Patrimonio. Un término recurrente últimamente. Asociado a peligro. En Siria, Iraq o quizá Túnez. Drama: por ejecuciones y destrucción del patrimonio.
Pero, ¿qué es el patrimonio?
Puede consistir en obras de arte: estatuas, pinturas, frescos, libros, manuscritos, películas, edificios. Pero no son obras de arte.
Una obra de arte se compra y se vende. Es una mercancía. Tiene un valor y un precio. Es un objeto con el que nos relacionamos por razones estéticas, éticas o comerciales. Ninguna de esas razones es exclusiva necesariamente. La obra nos pertenece o nos desplazamos para verla y juzgarla. Nos puede influir, agradar o repeler. Nos gusta o nos aburre contemplarla, tener una relación sensible o sentimental con ella. Pero por grande que sea el aprecio o el desprecio, la obra está fuera de nosotros. Mantenemos las distancias. Pese a la vitalidad que pueda denotar, a la irradiación o el misterio que pueda emanar, la obra es un objeto externo a nosotros. Lo podemos vender, exponer o esconder. Su vida depende de nosotros -aunque la relación que podamos mantener con ella nos pueda afectar profundamente. Dorian Grey vivió un infierno con su retrato.
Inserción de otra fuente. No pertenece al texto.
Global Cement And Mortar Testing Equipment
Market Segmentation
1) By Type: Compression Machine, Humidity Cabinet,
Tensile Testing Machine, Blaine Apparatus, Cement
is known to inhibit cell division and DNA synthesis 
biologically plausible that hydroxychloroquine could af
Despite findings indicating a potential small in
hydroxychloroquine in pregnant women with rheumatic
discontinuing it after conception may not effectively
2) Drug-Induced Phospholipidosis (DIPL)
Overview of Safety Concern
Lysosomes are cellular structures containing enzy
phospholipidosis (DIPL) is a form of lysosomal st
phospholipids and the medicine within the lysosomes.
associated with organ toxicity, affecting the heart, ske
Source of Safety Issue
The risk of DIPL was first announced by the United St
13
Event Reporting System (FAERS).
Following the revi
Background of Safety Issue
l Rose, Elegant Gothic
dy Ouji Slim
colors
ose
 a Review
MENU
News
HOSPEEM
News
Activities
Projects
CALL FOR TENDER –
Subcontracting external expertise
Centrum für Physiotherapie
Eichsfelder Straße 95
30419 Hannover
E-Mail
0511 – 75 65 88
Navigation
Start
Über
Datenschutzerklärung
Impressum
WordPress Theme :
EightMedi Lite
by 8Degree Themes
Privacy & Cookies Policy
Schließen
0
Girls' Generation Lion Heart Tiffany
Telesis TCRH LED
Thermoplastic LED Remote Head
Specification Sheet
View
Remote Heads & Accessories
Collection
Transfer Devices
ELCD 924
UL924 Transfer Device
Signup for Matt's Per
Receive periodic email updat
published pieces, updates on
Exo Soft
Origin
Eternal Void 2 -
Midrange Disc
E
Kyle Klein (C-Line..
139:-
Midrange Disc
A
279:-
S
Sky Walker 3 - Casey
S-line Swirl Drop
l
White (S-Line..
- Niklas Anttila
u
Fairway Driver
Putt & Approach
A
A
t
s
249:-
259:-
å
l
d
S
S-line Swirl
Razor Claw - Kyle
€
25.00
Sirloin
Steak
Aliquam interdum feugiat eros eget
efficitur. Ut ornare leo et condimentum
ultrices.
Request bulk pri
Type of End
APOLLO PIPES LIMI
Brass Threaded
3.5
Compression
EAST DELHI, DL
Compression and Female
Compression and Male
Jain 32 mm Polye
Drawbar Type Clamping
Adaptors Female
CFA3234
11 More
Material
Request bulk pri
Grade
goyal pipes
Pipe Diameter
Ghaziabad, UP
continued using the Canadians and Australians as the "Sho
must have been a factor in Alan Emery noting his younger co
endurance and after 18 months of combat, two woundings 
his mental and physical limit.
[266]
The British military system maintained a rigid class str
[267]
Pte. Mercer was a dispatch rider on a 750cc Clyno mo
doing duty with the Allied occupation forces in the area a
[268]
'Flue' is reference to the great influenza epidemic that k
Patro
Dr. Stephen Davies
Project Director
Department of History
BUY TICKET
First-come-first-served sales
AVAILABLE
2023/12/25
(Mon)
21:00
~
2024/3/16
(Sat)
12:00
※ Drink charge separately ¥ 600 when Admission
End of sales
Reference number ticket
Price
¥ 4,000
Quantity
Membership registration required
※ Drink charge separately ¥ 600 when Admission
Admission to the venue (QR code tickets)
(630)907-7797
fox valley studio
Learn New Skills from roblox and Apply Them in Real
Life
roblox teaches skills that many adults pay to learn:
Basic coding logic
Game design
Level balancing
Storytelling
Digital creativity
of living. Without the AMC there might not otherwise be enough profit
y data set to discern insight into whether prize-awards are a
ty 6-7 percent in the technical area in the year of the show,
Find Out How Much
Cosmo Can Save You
El patrimonio, por el contrario, es un bien inalienable. No se puede vender. No tiene precio. Su valor es el que le otorga no un individuo sino una comunidad. Ésta se reconoce en su patrimonio, se proyecta en él. Éste la representa. La comunidad y el patrimonio son un mismo ente. Sin su patrimonio, la comunidad no existe, no es nada. Si lo pierde, la comunidad pierde su razón de ser; se disuelve; los ligámenes entre los miembros se rompen. Lo que une la comunidad ya no está. El miedo tanto al mundo exterior cuanto al interior se instala. Nada puede combatirlo. El patrimonio es como un tótem o un fetiche. Es la personificación de una comunidad. Las esperanzas de ésta descansan en su tótem. Éste ha creado a la comunidad a la que representa, la cual se identifica con aquél. En Mesopotamia, un zigurat, que dominaba la ciudad, era el patrimonio de ésta. Los ciudadanos se sentían seguros mientras podían contemplarlo. Incluso si no lo veían, sabían que estaba ahí, velando por ellos. Una ciudad sin un zigurat no podía sobrevivir.
Por esto, el patrimonio es valioso y frágil. Su valor no reside en lo que es sino en lo que representa. Los humanos se vuelven humanos cuando comparten: cuando viven en comunidad. Necesitan de entes que los identifiquen, con los tengan la sensación que existen en tanto que humanos. La destrucción del patrimonio conlleva la destrucción de comunidades, es decir de lo humano. La mejor manera de doblegar voluntades -bien lo sabían los mesopotámicos- consiste en destruir sus signos de identidad, con los que se reconocen, y gracias a los cuales pueden dialogar con otras comunidades. La aniquilación del patrimonio implica el retorno a la barbarie. Y, por tanto, la fácil domesticación de voluntades.